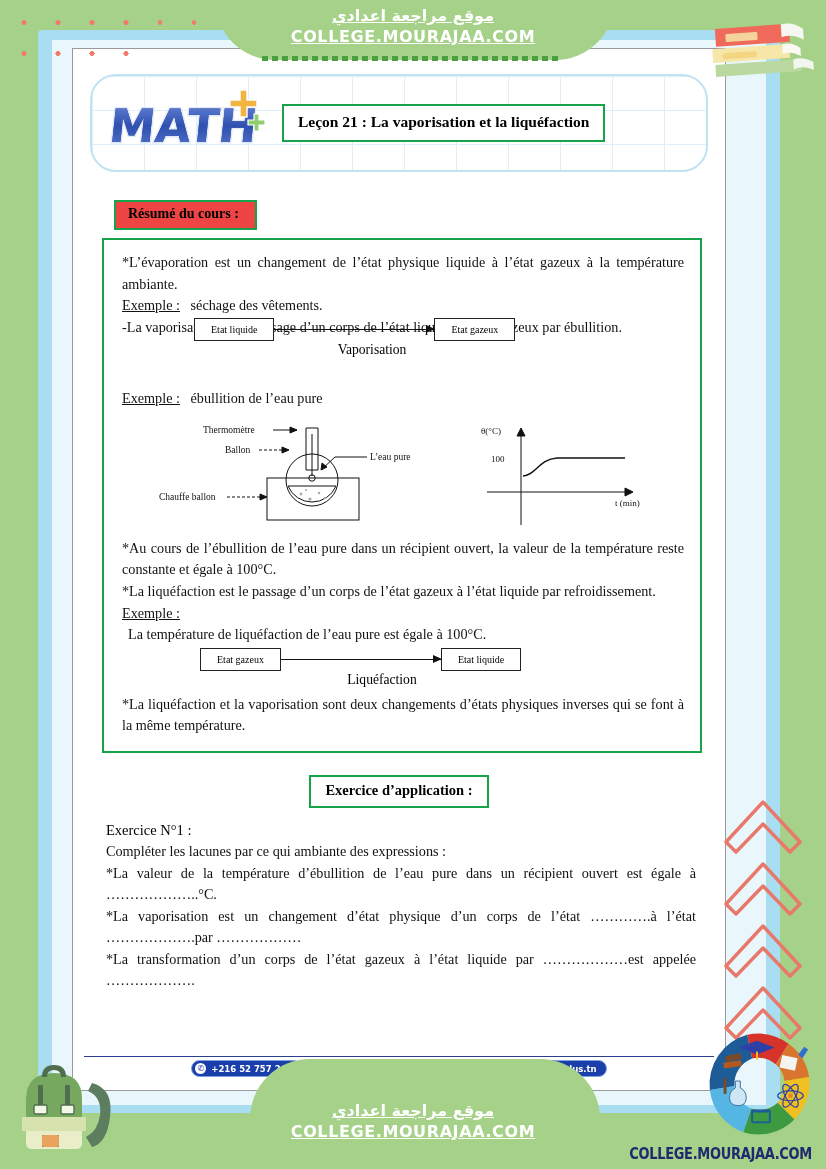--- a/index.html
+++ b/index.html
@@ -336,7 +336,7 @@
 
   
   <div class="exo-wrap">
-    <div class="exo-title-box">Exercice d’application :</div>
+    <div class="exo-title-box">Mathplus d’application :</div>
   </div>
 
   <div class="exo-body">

────────────────

YOUR TASK:
Repeat only the lines from the one holding "-336,7 +336,7 @@" through the last line of the data.

RESULT OF THE EXERCISE:
@@ -336,7 +336,7 @@
 
   
   <div class="exo-wrap">
-    <div class="exo-title-box">Exercice d’application :</div>
+    <div class="exo-title-box">Mathplus d’application :</div>
   </div>
 
   <div class="exo-body">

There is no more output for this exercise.